At the social media discussion at PC(USA)’s General Assembly one lady was concerned that someone outside of the church was posting about a random mission trip not associated with the church or their denomination. Recently a youth group leader told me with no hesitation that she deletes things off the youth group’s Facebook page that are not “of the group.” (She did not clarify what that meant.) When I asked if this was a control issue, she agreed and said she would not let control go on anything around the youth group.
Had I not heard these concerns directly from church leaders, I wouldn’t have thought tip #4 was necessary to blog on. When you use social media, you can’t control everything. Honestly, you don’t want to control everything. As I said in tip #1 the thing people want most in social media is for people to be authentic. When people are authentic, you can’t control them.
Just like in other conversations, people can easily seem off topic to an outside observer in social media. Maybe it’s just a fun or silly conversation to you, but to the people involved it can be deep relationship building. You can’t police what other people do on social media. You want to leave room for the Spirit to work within the conversations.
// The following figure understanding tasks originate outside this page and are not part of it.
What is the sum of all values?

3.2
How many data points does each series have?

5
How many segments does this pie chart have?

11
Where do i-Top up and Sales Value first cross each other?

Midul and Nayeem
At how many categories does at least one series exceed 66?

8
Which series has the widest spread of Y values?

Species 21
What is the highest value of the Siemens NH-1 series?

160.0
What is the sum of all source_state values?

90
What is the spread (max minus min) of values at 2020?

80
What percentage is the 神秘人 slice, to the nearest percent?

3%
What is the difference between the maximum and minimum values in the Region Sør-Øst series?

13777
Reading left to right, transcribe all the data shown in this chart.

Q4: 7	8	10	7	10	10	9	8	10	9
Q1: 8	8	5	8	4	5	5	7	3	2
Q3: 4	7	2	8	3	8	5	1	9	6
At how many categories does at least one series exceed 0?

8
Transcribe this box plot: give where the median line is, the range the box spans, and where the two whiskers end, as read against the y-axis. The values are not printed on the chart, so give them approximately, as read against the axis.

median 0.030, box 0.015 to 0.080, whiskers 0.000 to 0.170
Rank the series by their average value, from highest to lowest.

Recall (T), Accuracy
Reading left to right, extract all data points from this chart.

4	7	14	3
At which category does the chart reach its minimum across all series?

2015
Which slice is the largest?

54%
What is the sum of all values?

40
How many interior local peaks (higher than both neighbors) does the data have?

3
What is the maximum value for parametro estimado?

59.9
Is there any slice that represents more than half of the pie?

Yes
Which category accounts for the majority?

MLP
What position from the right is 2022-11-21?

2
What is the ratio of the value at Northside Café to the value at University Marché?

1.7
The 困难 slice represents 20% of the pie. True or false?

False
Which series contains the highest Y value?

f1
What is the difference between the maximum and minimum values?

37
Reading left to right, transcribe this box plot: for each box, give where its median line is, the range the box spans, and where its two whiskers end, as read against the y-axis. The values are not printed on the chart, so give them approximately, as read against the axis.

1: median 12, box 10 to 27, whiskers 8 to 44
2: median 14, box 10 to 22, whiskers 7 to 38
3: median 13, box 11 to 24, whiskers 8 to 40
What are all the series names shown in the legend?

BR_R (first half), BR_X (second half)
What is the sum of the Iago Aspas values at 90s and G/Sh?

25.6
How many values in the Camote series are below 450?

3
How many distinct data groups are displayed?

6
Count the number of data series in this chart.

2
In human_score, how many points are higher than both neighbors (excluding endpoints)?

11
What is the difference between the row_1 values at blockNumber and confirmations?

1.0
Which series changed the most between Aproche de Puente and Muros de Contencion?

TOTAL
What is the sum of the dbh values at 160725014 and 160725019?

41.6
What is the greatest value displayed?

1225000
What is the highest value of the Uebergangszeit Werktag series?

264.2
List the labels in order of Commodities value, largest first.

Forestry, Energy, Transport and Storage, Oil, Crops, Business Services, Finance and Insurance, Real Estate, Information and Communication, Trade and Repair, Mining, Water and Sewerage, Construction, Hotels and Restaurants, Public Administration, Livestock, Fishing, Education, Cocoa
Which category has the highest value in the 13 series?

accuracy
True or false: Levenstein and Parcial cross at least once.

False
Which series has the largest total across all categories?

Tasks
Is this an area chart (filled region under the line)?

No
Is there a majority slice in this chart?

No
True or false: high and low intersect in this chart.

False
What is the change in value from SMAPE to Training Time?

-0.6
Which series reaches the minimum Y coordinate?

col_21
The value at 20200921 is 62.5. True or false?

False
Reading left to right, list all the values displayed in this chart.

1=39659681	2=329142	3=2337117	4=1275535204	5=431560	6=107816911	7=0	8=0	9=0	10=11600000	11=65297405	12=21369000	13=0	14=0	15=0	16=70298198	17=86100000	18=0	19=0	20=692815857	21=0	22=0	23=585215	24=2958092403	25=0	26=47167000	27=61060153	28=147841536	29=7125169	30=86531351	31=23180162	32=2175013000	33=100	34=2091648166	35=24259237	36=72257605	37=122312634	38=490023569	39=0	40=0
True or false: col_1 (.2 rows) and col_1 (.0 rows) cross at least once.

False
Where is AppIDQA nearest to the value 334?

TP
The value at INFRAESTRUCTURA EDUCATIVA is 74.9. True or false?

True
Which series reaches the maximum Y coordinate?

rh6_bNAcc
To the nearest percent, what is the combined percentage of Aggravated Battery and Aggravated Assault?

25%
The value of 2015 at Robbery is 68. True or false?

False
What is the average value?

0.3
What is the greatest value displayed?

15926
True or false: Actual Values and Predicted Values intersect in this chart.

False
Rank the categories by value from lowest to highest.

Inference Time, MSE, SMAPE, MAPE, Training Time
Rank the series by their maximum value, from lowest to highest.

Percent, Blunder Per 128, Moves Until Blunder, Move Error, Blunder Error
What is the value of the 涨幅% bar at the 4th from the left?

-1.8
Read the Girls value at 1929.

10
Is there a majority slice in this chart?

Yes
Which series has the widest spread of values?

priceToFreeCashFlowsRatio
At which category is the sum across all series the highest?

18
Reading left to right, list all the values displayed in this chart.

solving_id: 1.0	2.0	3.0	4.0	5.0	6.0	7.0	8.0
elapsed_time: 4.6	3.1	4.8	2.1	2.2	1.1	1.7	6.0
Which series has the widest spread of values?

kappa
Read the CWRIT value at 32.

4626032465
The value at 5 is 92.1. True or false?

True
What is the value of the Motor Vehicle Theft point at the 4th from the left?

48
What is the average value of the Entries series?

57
Church leaders have a choice to make when they see something they don’t like. If it’s spam, delete it. If someone is “grief-ing” you (a random person just trying to make trouble) you can choose whether to engage them, ignore them, or boot them. If a conversation arises that is between a small group of people and is distracting everyone else, you can ask that group to move their conversation.
But you can’t tell people what to talk about.
You can be part of the conversation. In social media, the field is pretty even. As a church leader your job is not to give people answers or steer them to talk about what you want to talk about. People will push you in person and on social media to see how much they can trust you. If you take them seriously about what may seem to you silly and off-topic they will be more willing to trust you and engage you with the difficult stuff.
If one of the purposes of the Christian life is to be a disciple that includes all parts of our lives–including our actions online. We are in Web 2.0 where things are relational, not just static information. If you try to control the conversation, you’re going to kill connectivity. Choose to be part of the conversation.